They had left the highroad and were climbing a zigzag path up the side of Cordova Mountain, narrow and slippery with the lavender whose fragrance filled the air with a smell of burnt incense as the carriage wheels passed. On a plateau half way up, at the foot of a black, dilapidated tower, the roofs of the farmstead could be seen. Here it was that for years and years the Valmajours had lived, from father to son, on the site of the old château whose name abided with them. And who knows? perhaps these peasants really were the descendants of the princes of Valmajour, related to the counts of Provence and to the house of Baux. This idea, imprudently expressed by Roumestan, was eagerly taken up by Hortense, who thus accounted to herself for the really high-bred manners of the taborist.
As they conversed in the carriage on the subject Ménicle listened to their talk in amazement from his box. The name of Valmajour was common enough in the province; there were mountain Valmajours and Valmajours of the valley, according as they dwelt on upland or on plain. “So they are all noblemen!” he wondered. But the astute Provençal kept his thoughts on the subject to himself.
As they advanced further into this desolate but beautiful landscape the imagination of the young girl, excited by Numa’s animated conversation, gave free vent to its romantic impressions, stimulated by the brightly-colored fantasies of the past; and looking upward and seeing a peasant woman sitting on a buttress of the ruined tower, watching the approach of the strangers, her face in profile, her hand shading her eyes from the sun, she imagined she saw some princess wearing the mediæval wimple gazing down upon them from her feudal tower—like an illustration in an old book.
The illusion was hardly dispelled when, on leaving the carriage, they saw before them the sister of the taborist, who was making willow screens for silk worms. She did not rise, although Ménicle had shouted to her from a distance: “Vé! Audiberte, here are visitors for your brother!” Her face with its delicate, regular features, long and green as an unripe olive, expressed neither pleasure nor surprise, but kept the concentrated look that brought the heavy black eyebrows together in front and seemed to tie a knot below her obstinate brows, as if with a hard, fixed line. Numa, somewhat taken aback by this frigid reception, said hastily: “I am Numa Roumestan, the deputy—”
“Oh, I know who you are well enough,” she answered gravely, and throwing down her work in a heap by her side: “Come in a moment, my brother will be here presently.”
When she stood up their hostess lost her imposing appearance; short of stature, with a large bust, she walked with an ungraceful waddle that spoiled the effect of her pretty head charmingly set off by the little Arles head-dress and the picturesque fichu of white muslin with its bluish shadow in every fold which she wore over her shoulders. She led her guests into the house. This peasant’s cottage, leaning up against its ruined tower, seemed to have imbibed a distinguished air, with its coat-of-arms in stone over a door shaded by an awning of reeds cracked by the heat of the sun and its big curtain of checked muslin stretched across the door to keep out the mosquitoes. The old guard-room, with its ceiling riddled by cracks, its tall, ancient chimneypiece and its white walls, was lighted only by small green-glass windows and the curtain stretched across the door.

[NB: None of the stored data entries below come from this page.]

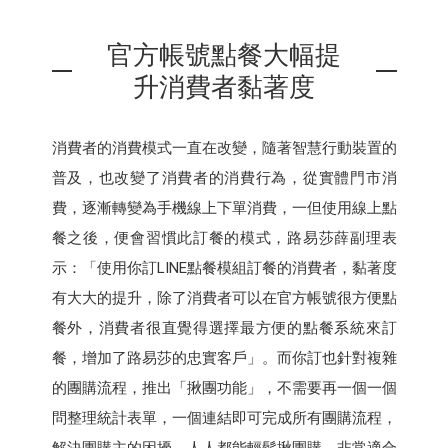
官方帳號點餐大幅提
升消費者黏著度
消費者的消費模式一直在改變，隨著智慧行動裝置的
普及，也改變了消費者的消費行為，從實體門市消
費，逐漸轉變為手機線上下單消費，一但使用線上點
餐之後，便會習慣此訂餐的模式，路易莎薛副理表
示：「使用你訂LINE點餐模組訂餐的消費者，黏著度
有大大的提升，除了消費者可以在官方帳號很方便點
餐外，消費者很直覺得選擇最方便的點餐系統來訂
餐，增加了路易莎的忠實客戶」。而你訂也針對複雜
的團購流程，推出「揪團功能」，不需要再一個一個
問整理統計表單，一個連結即可完成所有團購流程，
解決團購主的困擾，人人都能輕鬆揪團購，非常適合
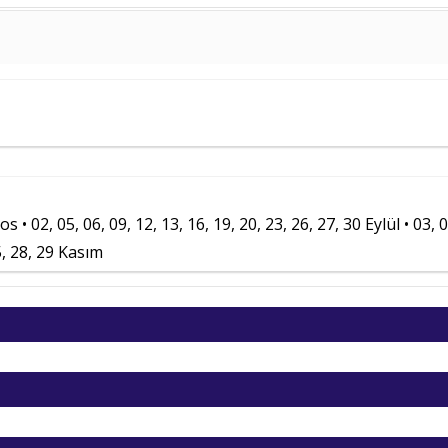
İki Kişilik Od
Seçenekler
Kişi Başı
Karadeniz Otelleri
17.995
,00
T
Karadeniz Otelleri
17.995
,00
T
Karadeniz Otelleri
17.995
,00
T
Karadeniz Otelleri
17.995
,00
T
Karadeniz Otelleri
17.995
,00
T
s • 02, 05, 06, 09, 12, 13, 16, 19, 20, 23, 26, 27, 30 Eylül • 03, 0
Karadeniz Otelleri
17.995
,00
T
25, 28, 29 Kasım
Karadeniz Otelleri
17.995
,00
T
Karadeniz Otelleri
17.995
,00
T
Karadeniz Otelleri
17.995
,00
T
Karadeniz Otelleri
17.995
,00
T
Karadeniz Otelleri
17.995
,00
T
Karadeniz Otelleri
17.995
,00
T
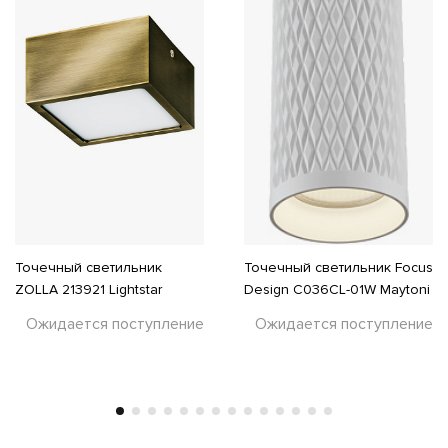
Точечный светильник
Точечный светильник Focus
ZOLLA 213921 Lightstar
Design C036CL-01W Maytoni
Ожидается поступление
Ожидается поступление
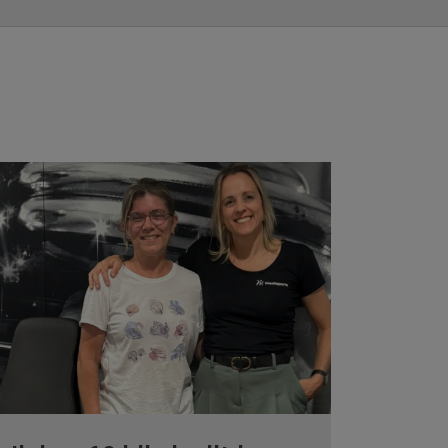
E TEST!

In the dim light could be seen the black wooden kneading-trough, shaped like a sarcophagus, carved with designs of wheat and flowers; over it hung the open-work wicker bread-basket, ornamented with little Moorish bells, in which the bread is kept fresh in Provençal farm-houses. Two or three sacred images, the Virgin, Saint Martha and the tarasque, a small red copper lamp of antique form hanging from the beak of a mocking-bird carved in white wood by one of the shepherds, and on each side of the fireplace the salt and the flour boxes, completed the furniture of the big room, not forgetting a large sea-shell, with which they called the cattle home, glittering on the mantelpiece above the hearth.
A long table ran lengthwise through the hall, on each side of which were benches and stools. From the ceiling hung strings of onions black with flies, that buzzed loudly whenever the door curtain was raised.
“Take a seat, sir—a seat, madame; you must share the grand boire with us.”
The grand boire or “big drink” is the lunch partaken of wherever the peasants are working—out in the fields, under the trees, in the shade of a mill, or in a roadside ditch. But the Valmajours took theirs in the house, as they were at work near by. The table was already laid with little yellow earthen dishes in which were pickled olives and romaine salad shining with oil. In the willow stand where the bottles and glasses are kept Numa thought he saw some wine.